:: Extract
Verification and sources check​

What we verified
  • The technical description of the issue (snapshot reentrancy through __sbi_ecall causing deadlock) is documented in the upstream commit and in the NVD/CVE records. The kernel patch text and stable patch email threads make the cause, reasoning, and specific code‑level remedy clear.
  • Distribution tracking (Ubuntu) reflects that vendors are evaluating the CVE and planning updates/backports for their RISC‑V kernels. That advisory also classifies the issue and provides guidance on status tracking.
  • Kernel documentation about ftrace semantics and the snapshot command confirms the mechanism that allows a function to trigger snapshot behavior; this supports the explanation of how a traced function can cause snapshot logic to run.
  • Attempts to access the Microsoft Security Response Center page for this CVE may require client‑side JavaScript and rendering; the MSRC update guide entry referenced by some users appears not to present easily as a static page without JavaScript, so native crawling may show placeholder content. Administrators relying on vendor portals should confirm advisories via vendor dashboards or distribution security trackers. (msrc.microsoft.com)
::::
• **Work order 1**: Could you return the portion of the CVE verification notes from "Verification and sources" up to and including "code‑level remedy clear."?
• **Work order 2**:
Based on the CVE verification notes, what are the answers to these?
(a) Through what does snapshot reentrancy cause the deadlock?
(b) Which distribution's tracking is named?
(c) What may the Microsoft Security Response Center page for this CVE require?
• **Work order 3**: Can you extend the CVE verification notes past their last point?
The records that come next have no connection to the CVE verification notes.
:: Information
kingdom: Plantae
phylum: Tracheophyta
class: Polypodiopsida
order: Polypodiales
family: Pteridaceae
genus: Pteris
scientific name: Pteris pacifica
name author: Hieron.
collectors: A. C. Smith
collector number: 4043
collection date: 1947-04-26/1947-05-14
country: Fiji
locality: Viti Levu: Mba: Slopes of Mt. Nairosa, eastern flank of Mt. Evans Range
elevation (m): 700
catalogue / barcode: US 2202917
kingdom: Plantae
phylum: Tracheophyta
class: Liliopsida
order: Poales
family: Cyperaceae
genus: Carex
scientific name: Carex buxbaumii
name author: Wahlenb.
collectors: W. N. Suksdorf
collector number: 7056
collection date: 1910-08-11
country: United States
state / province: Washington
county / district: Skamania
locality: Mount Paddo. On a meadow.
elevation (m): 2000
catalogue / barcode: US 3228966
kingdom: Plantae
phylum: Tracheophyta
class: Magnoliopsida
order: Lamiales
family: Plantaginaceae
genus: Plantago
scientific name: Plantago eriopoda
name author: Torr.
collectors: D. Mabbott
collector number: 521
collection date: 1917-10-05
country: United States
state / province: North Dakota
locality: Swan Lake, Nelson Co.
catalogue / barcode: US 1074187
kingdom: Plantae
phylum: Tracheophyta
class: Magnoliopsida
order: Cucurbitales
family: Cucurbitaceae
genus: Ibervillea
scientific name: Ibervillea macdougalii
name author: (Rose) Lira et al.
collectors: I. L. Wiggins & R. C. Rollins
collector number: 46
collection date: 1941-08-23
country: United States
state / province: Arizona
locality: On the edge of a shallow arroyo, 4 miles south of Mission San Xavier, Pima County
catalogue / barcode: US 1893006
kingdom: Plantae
::::
• **Reply 1**:
Verification and sources check​

What we verified
  • The technical description of the issue (snapshot reentrancy through __sbi_ecall causing deadlock) is documented in the upstream commit and in the NVD/CVE records. The kernel patch text and stable patch email threads make the cause, reasoning, and specific code‑level remedy clear.

• **Reply 2**:
(a) Through __sbi_ecall.
(b) Ubuntu.
(c) Client-side JavaScript and rendering.

• **Reply 3**:
Caveats and unverifiable claims
  • There is no public evidence that this CVE has been weaponized in the wild to cause mass disruption; the record and upstream commit describe a vulnerability class and a deterministic way to trigger it under specific tracing conditions. Public trackers label the issue as an information/DoS type of vulnerability and list the kernel commits and advisories, but no proof of exploit chains beyond the described trigger is present in the public record. If new exploit reports appear, operators should reassess priorities.

Recommendations — concise checklist for operators​

  • Inventory: Identify all RISC‑V hosts and check whether their kernels were built with CONFIG_FTRACE enabled. Confirm whether CONFIG_RISCV_ALTERNATIVE_EARLY affects your configuration.
  • Patch: Prioritize applying vendor or upstream kernel updates that include the Makefile exclusion change. Test patched kernels in staging before rolling to production.
  • Harden: Restrict tracefs/debugfs mounts and permissions to a minimal set of administrators; audit who can write to tracing controls.
  • Avoid risky traces: Do not enable function tracing for low‑level SBI helpers; use tracepoints and event‑based instrumentation instead.
  • Monitor: Watch distribution advisories, the NVD entry, and upstream stable patch notes for backports and related fixes. Validate kernels after upgrades to ensure sbi_ecall functions are excluded from function tracing.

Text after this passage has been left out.